*** Begin section ***

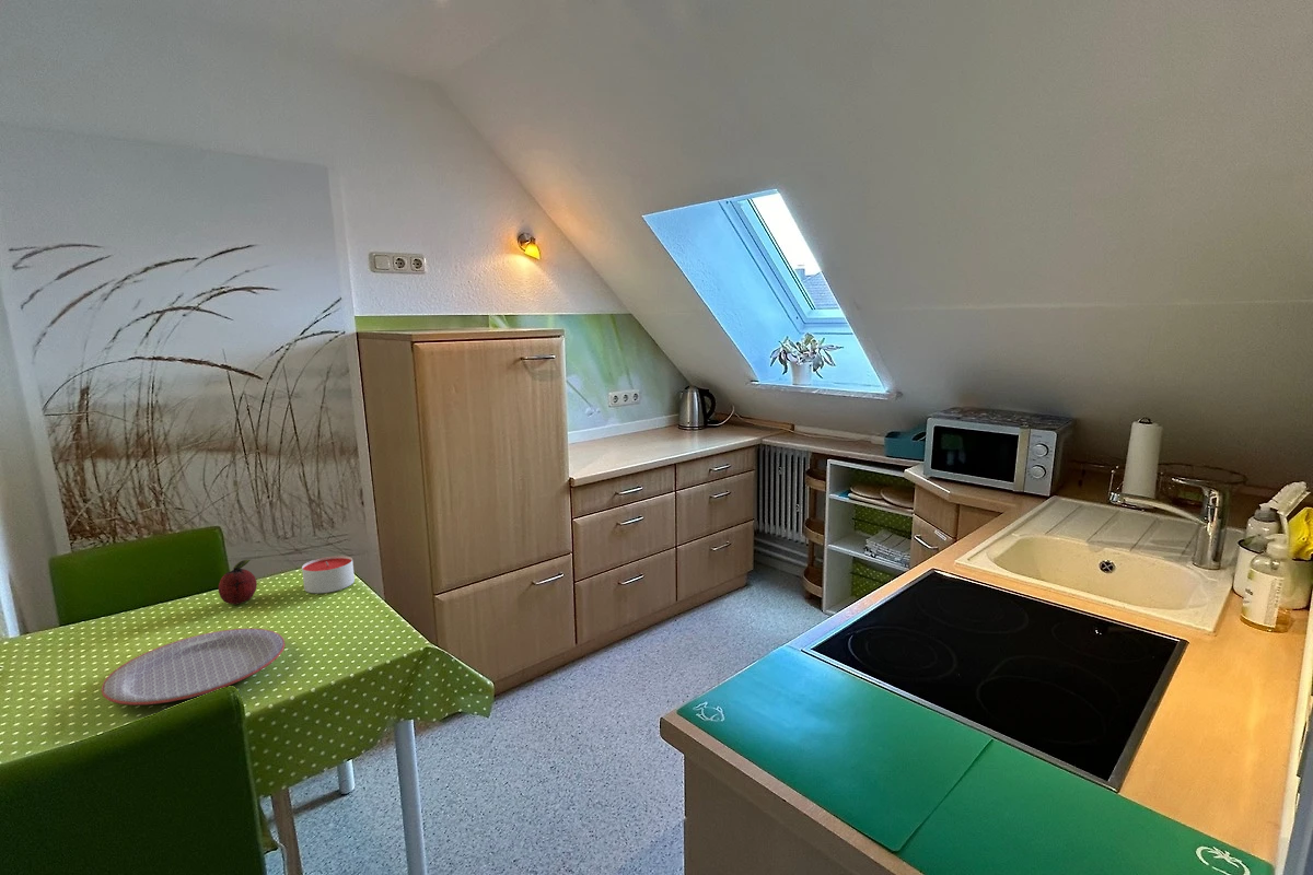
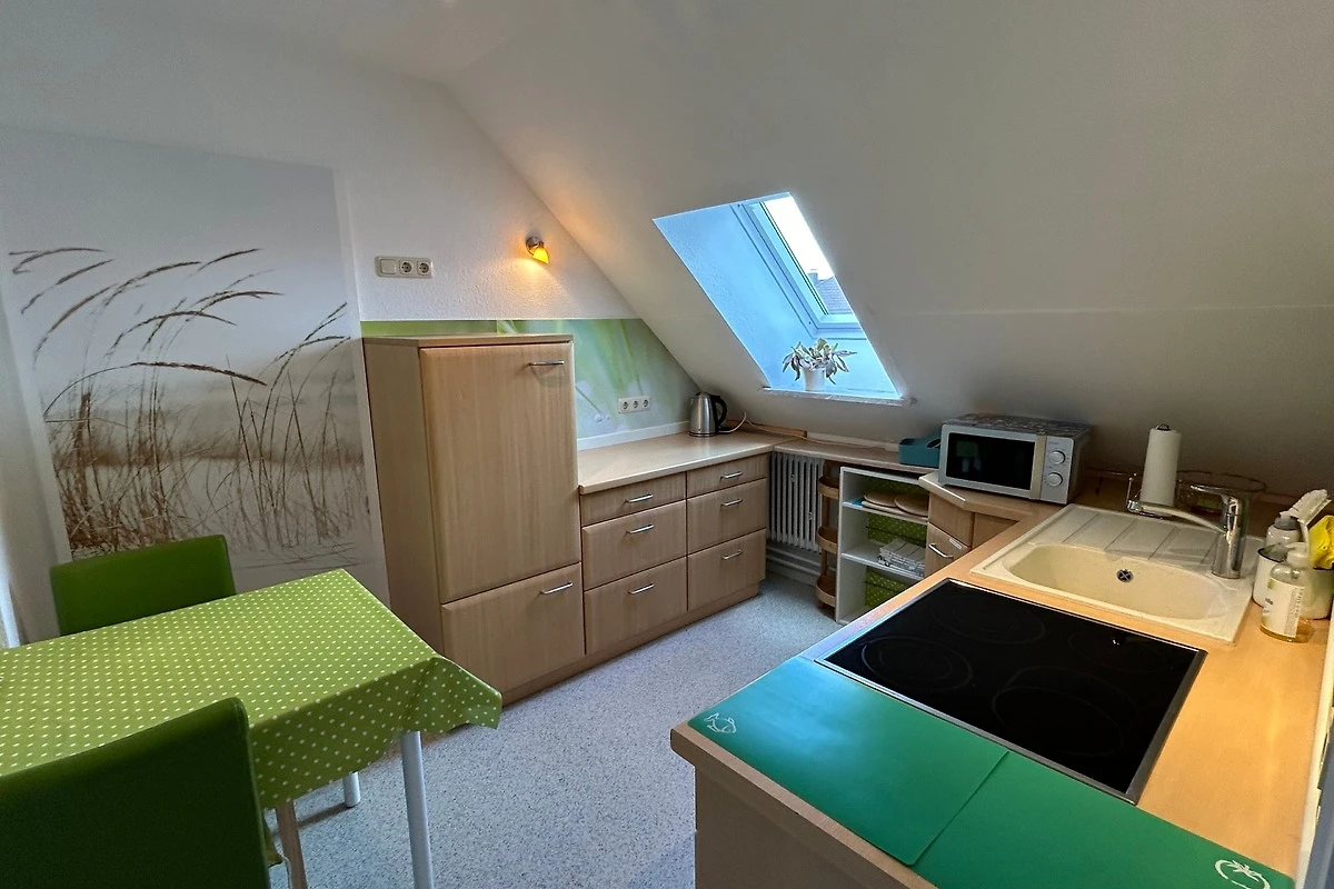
- candle [301,555,356,594]
- plate [101,628,287,707]
- fruit [218,559,258,606]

*** End section ***

*Task goal*: All of the data must be given again exactly, without the pictures.

*Reply*:
- candle [301,555,356,594]
- plate [101,628,287,707]
- fruit [218,559,258,606]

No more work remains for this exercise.